▸ Text block
-*-
Some of the musicians were more obvious choices because of their own musical leanings. “Shrug, which is Tod Weidner’s band, were having a CD release party a few years ago at Canal Street and to surprise their fans, they came out and did the entire album The Rise And Fall Of Ziggy Stardust. It totally shocked everybody and, of course, it stuck with me. Tod, being such a great singer, pulled it off vocally as Bowie and the band did the music perfectly. So, I had that in the back of my head, but with Tod traveling and doing the Pink Floyd tribute band (Set The Controls) around the nation…”
Gladgirl trailed off, indicating the slim chances of being able to have Tod as part of the band. “To know his stamina and to know his musical genius and being able to do anything that is put in front of him, I knew that there was no way that I could do this without Tod. Absolutely no way. So I called Tod and I said, ‘Look, I’ve got this guy and I have this idea and I know your schedule is crazy…I know you’re not going to have any time to do this, but I just had to ask you, is there any way that you could squeeze this in? What’s your schedule like in the Fall? Tod said, ‘Probably around Thanksgiving or maybe a little earlier than that.’ I said, ‘What about 11/11/11?’ and he’s like, “That’s pretty sweet! I’m in!’ It was just like the stars were aligning! I had my two pillars: JJ and Tod.
The other band members are bassist Chris Corn, drummer Ian Kaplan, keyboardist Ken Hall, percussionist Erich Reith, Marie Spohn and Gladgirl herself. With the band in place, the next hurdle would be the costumes.
“JJ and I have been making the costumes for this show from scratch since July. Well, with the exception of one piece, which I hired Tracy McElfresh to make. She’s a third generation dress maker and she’s killer. I told Tracy that I was going to buy this shirt and try to make this spaceman costume but that I didn’t think it was going to work and I asked her to help. She sent me off to the fabric store with a list and I bought the stuff and brought it back to her.”Gladgirl paused, reflecting on what her event has become. “That’s what this has all turned into. It’s just a collective. This whole event has just been a huge collaboration.”
One of the most interesting aspects of this passion play is that, at a time when Godspell and Jesus Christ Superstar were espousing a reconceived image of Biblical prophesies and parables, Ziggy chose instead to cloak his message in a shimmering cloud of veiled innuendos.
-*-
▸ Collection entries

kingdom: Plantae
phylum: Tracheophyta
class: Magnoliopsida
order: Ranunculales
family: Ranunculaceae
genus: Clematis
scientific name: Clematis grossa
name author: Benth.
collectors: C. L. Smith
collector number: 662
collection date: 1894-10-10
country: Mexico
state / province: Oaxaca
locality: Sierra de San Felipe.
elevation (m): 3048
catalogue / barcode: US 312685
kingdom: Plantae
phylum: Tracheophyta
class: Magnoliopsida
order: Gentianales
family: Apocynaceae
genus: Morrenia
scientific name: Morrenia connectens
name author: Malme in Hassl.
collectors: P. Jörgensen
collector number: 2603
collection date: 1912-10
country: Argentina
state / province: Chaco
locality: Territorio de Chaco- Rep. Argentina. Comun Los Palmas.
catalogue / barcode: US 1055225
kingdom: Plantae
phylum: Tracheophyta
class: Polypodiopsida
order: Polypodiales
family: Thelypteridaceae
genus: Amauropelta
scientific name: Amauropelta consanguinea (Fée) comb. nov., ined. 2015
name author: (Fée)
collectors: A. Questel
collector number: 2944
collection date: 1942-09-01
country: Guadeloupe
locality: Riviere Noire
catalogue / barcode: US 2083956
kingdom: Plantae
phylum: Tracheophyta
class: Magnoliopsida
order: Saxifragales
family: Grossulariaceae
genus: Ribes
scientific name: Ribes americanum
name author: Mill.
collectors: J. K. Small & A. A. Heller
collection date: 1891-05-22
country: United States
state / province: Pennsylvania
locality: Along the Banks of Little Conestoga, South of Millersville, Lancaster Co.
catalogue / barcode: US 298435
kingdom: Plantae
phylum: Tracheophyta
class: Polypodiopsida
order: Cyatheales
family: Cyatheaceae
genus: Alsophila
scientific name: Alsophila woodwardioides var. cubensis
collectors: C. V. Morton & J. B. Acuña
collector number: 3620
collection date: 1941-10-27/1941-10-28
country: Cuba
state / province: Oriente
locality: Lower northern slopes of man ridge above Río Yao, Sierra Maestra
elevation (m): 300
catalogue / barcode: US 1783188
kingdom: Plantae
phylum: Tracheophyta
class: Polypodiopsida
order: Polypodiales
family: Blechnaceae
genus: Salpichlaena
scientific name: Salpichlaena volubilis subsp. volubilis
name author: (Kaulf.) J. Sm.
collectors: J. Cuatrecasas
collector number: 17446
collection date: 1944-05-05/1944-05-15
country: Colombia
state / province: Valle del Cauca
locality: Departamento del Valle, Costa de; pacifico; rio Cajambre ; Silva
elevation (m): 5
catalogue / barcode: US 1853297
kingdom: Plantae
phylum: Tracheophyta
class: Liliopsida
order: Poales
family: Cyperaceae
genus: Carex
-*-
Can you reproduce the tribute-show article word for word from "Gladgirl trailed off, indicating" up to and including "JJ and Tod."? Rely solely on the tribute-show article; the data plays no part here.

▸ Finished exercise
Gladgirl trailed off, indicating the slim chances of being able to have Tod as part of the band. “To know his stamina and to know his musical genius and being able to do anything that is put in front of him, I knew that there was no way that I could do this without Tod. Absolutely no way. So I called Tod and I said, ‘Look, I’ve got this guy and I have this idea and I know your schedule is crazy…I know you’re not going to have any time to do this, but I just had to ask you, is there any way that you could squeeze this in? What’s your schedule like in the Fall? Tod said, ‘Probably around Thanksgiving or maybe a little earlier than that.’ I said, ‘What about 11/11/11?’ and he’s like, “That’s pretty sweet! I’m in!’ It was just like the stars were aligning! I had my two pillars: JJ and Tod.